**What is required**.
Turn every line of text in the records below into a Markdown table with the columns "Row" and "Line text," numbering the rows and leaving out blank lines. Leave the pictures out of the table.

Given data section start

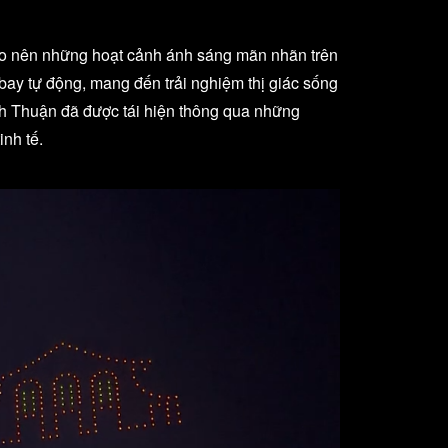
tạo nên những hoạt cảnh ánh sáng mãn nhãn trên
 bay tự động, mang đến trải nghiệm thị giác sống
inh Thuận đã được tái hiện thông qua những
inh tế.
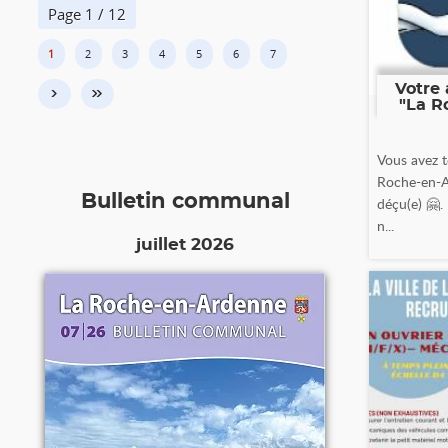
Page 1 / 12
1
2
3
4
5
6
7
Votre 
›
»
"La R
Vous avez t
Roche-en-A
Bulletin communal
déçu(e) 🤗.
n...
juillet 2026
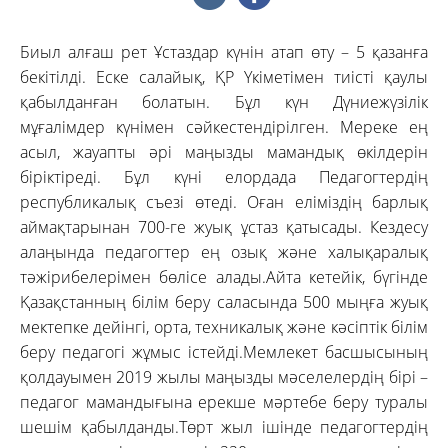
Биыл алғаш рет Ұстаздар күнін атап өту – 5 қазанға
бекітілді. Еске салайық, ҚР Үкіметімен тиісті қаулы
қабылданған болатын. Бұл күн Дүниежүзілік
мұғалімдер күнімен сәйкестендірілген. Мереке ең
асыл, жауапты әрі маңызды мамандық өкілдерін
біріктіреді. Бұл күні елордада Педагогтердің
республикалық съезі өтеді. Оған еліміздің барлық
аймақтарынан 700-ге жуық ұстаз қатысады. Кездесу
алаңында педагогтер ең озық және халықаралық
тәжірибелерімен бөлісе алады.Айта кетейік, бүгінде
Қазақстанның білім беру саласында 500 мыңға жуық
мектепке дейінгі, орта, техникалық және кәсіптік білім
беру педагогі жұмыс істейді.Мемлекет басшысының
қолдауымен 2019 жылы маңызды мәселелердің бірі –
педагог мамандығына ерекше мәртебе беру туралы
шешім қабылданды.Төрт жыл ішінде педагогтердің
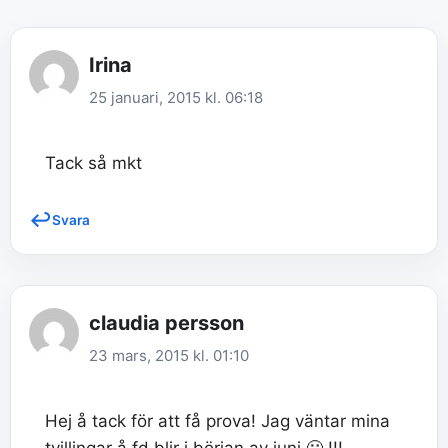
Irina
25 januari, 2015 kl. 06:18
Tack så mkt
Svara
claudia persson
23 mars, 2015 kl. 01:10
Hej å tack för att få prova! Jag väntar mina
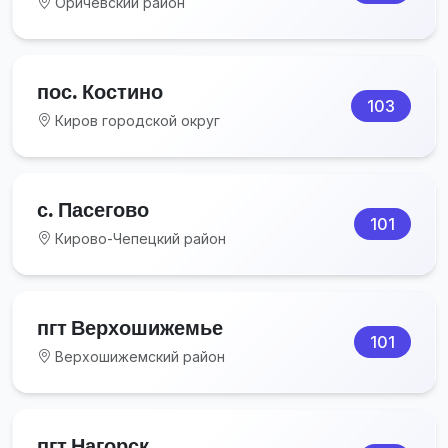
Оричевский район
пос. Костино
103
Киров городской округ
с. Пасегово
101
Кирово-Чепецкий район
пгт Верхошижемье
101
Верхошижемский район
пгт Нагорск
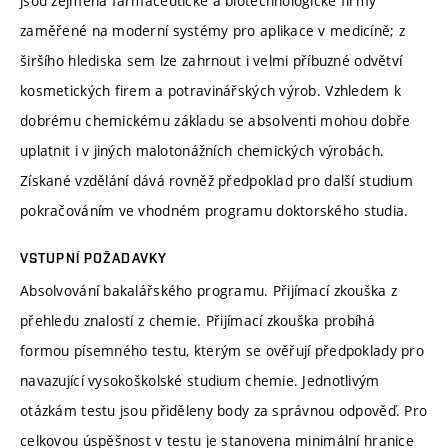
jsou zejména farmaceutické a biotechnologické firmy
zaměřené na moderní systémy pro aplikace v medicíně; z
širšího hlediska sem lze zahrnout i velmi příbuzné odvětví
kosmetických firem a potravinářských výrob. Vzhledem k
dobrému chemickému základu se absolventi mohou dobře
uplatnit i v jiných malotonážních chemických výrobách.
Získané vzdělání dává rovněž předpoklad pro další studium
pokračováním ve vhodném programu doktorského studia.
VSTUPNÍ POŽADAVKY
Absolvování bakalářského programu. Přijímací zkouška z
přehledu znalostí z chemie. Přijímací zkouška probíhá
formou písemného testu, kterým se ověřují předpoklady pro
navazující vysokoškolské studium chemie. Jednotlivým
otázkám testu jsou přiděleny body za správnou odpověď. Pro
celkovou úspěšnost v testu je stanovena minimální hranice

Given data section end

**Exercise solution**.
| Row | Line text |
|---|---|
| 1 | tạo nên những hoạt cảnh ánh sáng mãn nhãn trên |
| 2 |  bay tự động, mang đến trải nghiệm thị giác sống |
| 3 | inh Thuận đã được tái hiện thông qua những |
| 4 | inh tế. |
| 5 | Page 1 / 12 |
| 6 | 1 |
| 7 | 2 |
| 8 | 3 |
| 9 | 4 |
| 10 | 5 |
| 11 | 6 |
| 12 | 7 |
| 13 | Votre  |
| 14 | › |
| 15 | » |
| 16 | "La R |
| 17 | Vous avez t |
| 18 | Roche-en-A |
| 19 | Bulletin communal |
| 20 | déçu(e) 🤗. |
| 21 | n... |
| 22 | juillet 2026 |
| 23 | Биыл алғаш рет Ұстаздар күнін атап өту – 5 қазанға |
| 24 | бекітілді. Еске салайық, ҚР Үкіметімен тиісті қаулы |
| 25 | қабылданған болатын. Бұл күн Дүниежүзілік |
| 26 | мұғалімдер күнімен сәйкестендірілген. Мереке ең |
| 27 | асыл, жауапты әрі маңызды мамандық өкілдерін |
| 28 | біріктіреді. Бұл күні елордада Педагогтердің |
| 29 | республикалық съезі өтеді. Оған еліміздің барлық |
| 30 | аймақтарынан 700-ге жуық ұстаз қатысады. Кездесу |
| 31 | алаңында педагогтер ең озық және халықаралық |
| 32 | тәжірибелерімен бөлісе алады.Айта кетейік, бүгінде |
| 33 | Қазақстанның білім беру саласында 500 мыңға жуық |
| 34 | мектепке дейінгі, орта, техникалық және кәсіптік білім |
| 35 | беру педагогі жұмыс істейді.Мемлекет басшысының |
| 36 | қолдауымен 2019 жылы маңызды мәселелердің бірі – |
| 37 | педагог мамандығына ерекше мәртебе беру туралы |
| 38 | шешім қабылданды.Төрт жыл ішінде педагогтердің |
| 39 | Irina |
| 40 | 25 januari, 2015 kl. 06:18 |
| 41 | Tack så mkt |
| 42 | Svara |
| 43 | claudia persson |
| 44 | 23 mars, 2015 kl. 01:10 |
| 45 | Hej å tack för att få prova! Jag väntar mina |
| 46 | Оричевский район |
| 47 | пос. Костино |
| 48 | 103 |
| 49 | Киров городской округ |
| 50 | с. Пасегово |
| 51 | 101 |
| 52 | Кирово-Чепецкий район |
| 53 | пгт Верхошижемье |
| 54 | 101 |
| 55 | Верхошижемский район |
| 56 | пгт Нагорск |
| 57 | jsou zejména farmaceutické a biotechnologické firmy |
| 58 | zaměřené na moderní systémy pro aplikace v medicíně; z |
| 59 | širšího hlediska sem lze zahrnout i velmi příbuzné odvětví |
| 60 | kosmetických firem a potravinářských výrob. Vzhledem k |
| 61 | dobrému chemickému základu se absolventi mohou dobře |
| 62 | uplatnit i v jiných malotonážních chemických výrobách. |
| 63 | Získané vzdělání dává rovněž předpoklad pro další studium |
| 64 | pokračováním ve vhodném programu doktorského studia. |
| 65 | VSTUPNÍ POŽADAVKY |
| 66 | Absolvování bakalářského programu. Přijímací zkouška z |
| 67 | přehledu znalostí z chemie. Přijímací zkouška probíhá |
| 68 | formou písemného testu, kterým se ověřují předpoklady pro |
| 69 | navazující vysokoškolské studium chemie. Jednotlivým |
| 70 | otázkám testu jsou přiděleny body za správnou odpověď. Pro |
| 71 | celkovou úspěšnost v testu je stanovena minimální hranice |